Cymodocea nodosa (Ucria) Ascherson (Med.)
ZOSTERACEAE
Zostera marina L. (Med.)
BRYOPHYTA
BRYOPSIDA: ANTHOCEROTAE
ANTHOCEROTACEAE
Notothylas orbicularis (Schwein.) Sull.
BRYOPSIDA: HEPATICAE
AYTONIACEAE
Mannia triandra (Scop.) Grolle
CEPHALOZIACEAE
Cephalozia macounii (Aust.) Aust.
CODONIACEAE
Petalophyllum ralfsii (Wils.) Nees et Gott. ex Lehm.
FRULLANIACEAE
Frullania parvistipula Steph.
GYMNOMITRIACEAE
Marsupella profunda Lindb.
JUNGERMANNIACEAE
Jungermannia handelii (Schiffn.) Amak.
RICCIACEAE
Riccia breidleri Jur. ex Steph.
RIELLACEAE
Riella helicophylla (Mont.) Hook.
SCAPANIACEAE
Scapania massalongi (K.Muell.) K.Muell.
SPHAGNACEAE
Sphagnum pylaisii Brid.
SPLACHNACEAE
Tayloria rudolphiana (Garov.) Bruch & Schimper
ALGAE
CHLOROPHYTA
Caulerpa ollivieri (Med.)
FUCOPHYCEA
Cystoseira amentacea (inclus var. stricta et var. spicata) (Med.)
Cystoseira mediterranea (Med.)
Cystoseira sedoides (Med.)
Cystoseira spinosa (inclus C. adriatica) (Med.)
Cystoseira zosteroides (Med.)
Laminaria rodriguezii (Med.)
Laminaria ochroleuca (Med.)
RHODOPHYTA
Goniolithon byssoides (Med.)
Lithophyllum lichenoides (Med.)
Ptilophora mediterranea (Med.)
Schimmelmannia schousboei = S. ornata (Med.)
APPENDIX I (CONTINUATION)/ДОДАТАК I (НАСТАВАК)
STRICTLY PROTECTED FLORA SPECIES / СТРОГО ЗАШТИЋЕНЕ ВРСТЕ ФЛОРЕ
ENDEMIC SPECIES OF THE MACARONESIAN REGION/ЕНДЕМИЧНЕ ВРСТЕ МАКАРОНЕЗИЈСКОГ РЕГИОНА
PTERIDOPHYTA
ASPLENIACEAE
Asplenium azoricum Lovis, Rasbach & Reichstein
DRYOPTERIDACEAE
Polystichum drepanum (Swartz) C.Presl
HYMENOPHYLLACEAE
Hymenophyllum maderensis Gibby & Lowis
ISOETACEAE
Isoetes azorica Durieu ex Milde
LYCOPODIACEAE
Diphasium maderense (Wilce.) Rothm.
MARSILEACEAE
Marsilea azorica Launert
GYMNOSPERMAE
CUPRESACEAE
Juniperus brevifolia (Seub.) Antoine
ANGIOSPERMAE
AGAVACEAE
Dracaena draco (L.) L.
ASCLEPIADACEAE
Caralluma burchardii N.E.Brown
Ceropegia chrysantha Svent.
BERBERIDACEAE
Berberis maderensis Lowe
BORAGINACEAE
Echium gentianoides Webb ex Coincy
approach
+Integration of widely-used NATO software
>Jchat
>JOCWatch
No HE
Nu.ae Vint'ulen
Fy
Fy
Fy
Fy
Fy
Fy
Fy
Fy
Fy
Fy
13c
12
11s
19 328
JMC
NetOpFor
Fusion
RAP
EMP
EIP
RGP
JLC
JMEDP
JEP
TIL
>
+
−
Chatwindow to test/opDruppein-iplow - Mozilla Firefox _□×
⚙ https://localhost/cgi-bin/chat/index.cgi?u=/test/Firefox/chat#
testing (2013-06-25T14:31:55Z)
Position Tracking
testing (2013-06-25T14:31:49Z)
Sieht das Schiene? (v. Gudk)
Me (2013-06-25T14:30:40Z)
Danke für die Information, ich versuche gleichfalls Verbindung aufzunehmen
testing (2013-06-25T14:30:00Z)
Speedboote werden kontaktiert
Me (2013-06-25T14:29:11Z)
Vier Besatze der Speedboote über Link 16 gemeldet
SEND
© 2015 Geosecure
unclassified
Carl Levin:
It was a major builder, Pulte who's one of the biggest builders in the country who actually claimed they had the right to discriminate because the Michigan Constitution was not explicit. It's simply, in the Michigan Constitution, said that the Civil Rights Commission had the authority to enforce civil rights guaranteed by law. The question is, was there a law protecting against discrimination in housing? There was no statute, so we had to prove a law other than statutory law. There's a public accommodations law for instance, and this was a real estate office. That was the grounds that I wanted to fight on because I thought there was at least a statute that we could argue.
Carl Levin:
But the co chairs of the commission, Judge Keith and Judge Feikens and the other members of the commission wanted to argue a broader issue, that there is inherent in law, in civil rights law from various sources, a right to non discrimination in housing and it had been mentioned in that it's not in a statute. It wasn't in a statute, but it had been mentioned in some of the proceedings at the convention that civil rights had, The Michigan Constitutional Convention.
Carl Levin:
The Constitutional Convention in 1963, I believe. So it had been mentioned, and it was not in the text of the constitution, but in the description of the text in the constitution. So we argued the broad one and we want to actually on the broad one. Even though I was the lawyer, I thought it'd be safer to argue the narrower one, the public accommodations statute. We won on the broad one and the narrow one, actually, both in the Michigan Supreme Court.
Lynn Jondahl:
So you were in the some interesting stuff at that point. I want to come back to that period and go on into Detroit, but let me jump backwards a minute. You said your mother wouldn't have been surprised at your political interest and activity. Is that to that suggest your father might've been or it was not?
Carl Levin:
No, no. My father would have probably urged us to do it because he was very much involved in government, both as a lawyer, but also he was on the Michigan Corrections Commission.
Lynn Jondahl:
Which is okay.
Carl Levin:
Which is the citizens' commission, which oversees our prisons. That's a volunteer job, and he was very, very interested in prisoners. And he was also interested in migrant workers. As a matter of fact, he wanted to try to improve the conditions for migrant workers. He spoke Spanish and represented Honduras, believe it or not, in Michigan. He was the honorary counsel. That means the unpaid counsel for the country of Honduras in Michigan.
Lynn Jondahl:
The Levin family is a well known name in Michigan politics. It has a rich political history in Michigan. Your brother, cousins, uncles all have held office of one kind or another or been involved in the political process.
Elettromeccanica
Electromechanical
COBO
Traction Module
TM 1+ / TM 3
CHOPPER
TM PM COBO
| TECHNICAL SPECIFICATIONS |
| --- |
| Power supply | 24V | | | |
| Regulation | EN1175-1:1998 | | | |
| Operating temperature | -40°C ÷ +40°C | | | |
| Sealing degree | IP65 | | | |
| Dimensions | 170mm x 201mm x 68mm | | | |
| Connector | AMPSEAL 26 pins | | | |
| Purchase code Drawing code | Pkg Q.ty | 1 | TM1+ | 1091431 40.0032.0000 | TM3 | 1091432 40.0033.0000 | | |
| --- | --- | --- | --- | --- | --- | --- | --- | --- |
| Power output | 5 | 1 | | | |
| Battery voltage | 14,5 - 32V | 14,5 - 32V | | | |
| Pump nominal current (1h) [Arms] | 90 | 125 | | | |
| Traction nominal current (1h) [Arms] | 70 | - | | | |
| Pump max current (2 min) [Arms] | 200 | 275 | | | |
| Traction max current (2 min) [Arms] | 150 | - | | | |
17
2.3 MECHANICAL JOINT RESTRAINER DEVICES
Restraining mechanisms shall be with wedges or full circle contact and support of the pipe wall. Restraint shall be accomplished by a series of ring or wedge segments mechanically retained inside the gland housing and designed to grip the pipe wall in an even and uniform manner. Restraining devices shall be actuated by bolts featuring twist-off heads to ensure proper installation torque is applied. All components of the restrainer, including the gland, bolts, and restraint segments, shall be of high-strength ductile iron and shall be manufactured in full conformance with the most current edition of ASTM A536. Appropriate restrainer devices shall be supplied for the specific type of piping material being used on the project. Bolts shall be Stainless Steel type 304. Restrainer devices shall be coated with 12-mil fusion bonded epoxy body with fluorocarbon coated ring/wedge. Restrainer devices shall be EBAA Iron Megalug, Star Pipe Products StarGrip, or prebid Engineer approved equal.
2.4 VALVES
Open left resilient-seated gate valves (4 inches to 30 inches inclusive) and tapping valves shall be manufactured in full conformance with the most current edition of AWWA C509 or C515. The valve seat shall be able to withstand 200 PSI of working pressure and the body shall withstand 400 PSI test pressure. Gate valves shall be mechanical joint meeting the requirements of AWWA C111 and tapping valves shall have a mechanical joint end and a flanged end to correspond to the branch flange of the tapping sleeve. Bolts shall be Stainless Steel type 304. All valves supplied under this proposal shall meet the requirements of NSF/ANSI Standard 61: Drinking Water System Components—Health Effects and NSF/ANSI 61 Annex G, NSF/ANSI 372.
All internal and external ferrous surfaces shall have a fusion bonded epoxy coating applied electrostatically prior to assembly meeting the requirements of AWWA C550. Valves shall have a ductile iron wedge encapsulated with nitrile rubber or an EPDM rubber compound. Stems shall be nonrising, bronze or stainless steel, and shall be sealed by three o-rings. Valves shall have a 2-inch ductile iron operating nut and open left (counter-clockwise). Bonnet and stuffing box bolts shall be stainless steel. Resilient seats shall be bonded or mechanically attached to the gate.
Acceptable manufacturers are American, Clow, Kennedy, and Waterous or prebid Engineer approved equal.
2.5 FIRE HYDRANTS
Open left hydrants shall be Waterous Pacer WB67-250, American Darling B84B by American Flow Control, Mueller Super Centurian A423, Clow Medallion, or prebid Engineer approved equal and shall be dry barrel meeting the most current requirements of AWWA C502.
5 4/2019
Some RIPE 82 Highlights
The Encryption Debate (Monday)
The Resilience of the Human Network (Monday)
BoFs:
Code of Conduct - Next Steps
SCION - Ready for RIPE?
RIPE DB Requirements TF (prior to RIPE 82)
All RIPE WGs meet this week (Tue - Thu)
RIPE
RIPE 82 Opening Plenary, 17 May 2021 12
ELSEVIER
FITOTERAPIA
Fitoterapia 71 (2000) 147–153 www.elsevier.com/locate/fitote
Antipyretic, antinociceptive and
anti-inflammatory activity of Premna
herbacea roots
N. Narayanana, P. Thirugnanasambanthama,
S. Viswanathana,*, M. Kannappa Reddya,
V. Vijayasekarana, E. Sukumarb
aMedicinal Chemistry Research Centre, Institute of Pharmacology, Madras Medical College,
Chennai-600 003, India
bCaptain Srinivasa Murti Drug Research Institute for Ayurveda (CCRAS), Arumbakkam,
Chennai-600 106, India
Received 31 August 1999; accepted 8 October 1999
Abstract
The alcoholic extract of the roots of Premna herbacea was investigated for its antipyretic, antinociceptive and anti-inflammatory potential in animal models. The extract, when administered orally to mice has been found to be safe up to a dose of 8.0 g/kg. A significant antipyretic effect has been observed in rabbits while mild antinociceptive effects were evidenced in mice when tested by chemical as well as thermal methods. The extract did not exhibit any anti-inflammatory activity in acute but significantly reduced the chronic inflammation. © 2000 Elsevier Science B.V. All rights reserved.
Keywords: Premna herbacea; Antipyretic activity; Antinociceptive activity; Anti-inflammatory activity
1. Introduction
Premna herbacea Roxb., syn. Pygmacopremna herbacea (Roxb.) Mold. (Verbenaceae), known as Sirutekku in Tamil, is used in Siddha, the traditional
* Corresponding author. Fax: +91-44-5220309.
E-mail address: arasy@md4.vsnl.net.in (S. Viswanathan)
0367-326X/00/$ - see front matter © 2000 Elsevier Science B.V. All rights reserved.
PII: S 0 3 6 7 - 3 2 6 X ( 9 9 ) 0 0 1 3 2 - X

------------------------------

- [WHAT IS REQUIRED] Copy out each line of the data that includes the string "edition".

- [SOLVED EXERCISE]
Restraining mechanisms shall be with wedges or full circle contact and support of the pipe wall. Restraint shall be accomplished by a series of ring or wedge segments mechanically retained inside the gland housing and designed to grip the pipe wall in an even and uniform manner. Restraining devices shall be actuated by bolts featuring twist-off heads to ensure proper installation torque is applied. All components of the restrainer, including the gland, bolts, and restraint segments, shall be of high-strength ductile iron and shall be manufactured in full conformance with the most current edition of ASTM A536. Appropriate restrainer devices shall be supplied for the specific type of piping material being used on the project. Bolts shall be Stainless Steel type 304. Restrainer devices shall be coated with 12-mil fusion bonded epoxy body with fluorocarbon coated ring/wedge. Restrainer devices shall be EBAA Iron Megalug, Star Pipe Products StarGrip, or prebid Engineer approved equal.
Open left resilient-seated gate valves (4 inches to 30 inches inclusive) and tapping valves shall be manufactured in full conformance with the most current edition of AWWA C509 or C515. The valve seat shall be able to withstand 200 PSI of working pressure and the body shall withstand 400 PSI test pressure. Gate valves shall be mechanical joint meeting the requirements of AWWA C111 and tapping valves shall have a mechanical joint end and a flanged end to correspond to the branch flange of the tapping sleeve. Bolts shall be Stainless Steel type 304. All valves supplied under this proposal shall meet the requirements of NSF/ANSI Standard 61: Drinking Water System Components—Health Effects and NSF/ANSI 61 Annex G, NSF/ANSI 372.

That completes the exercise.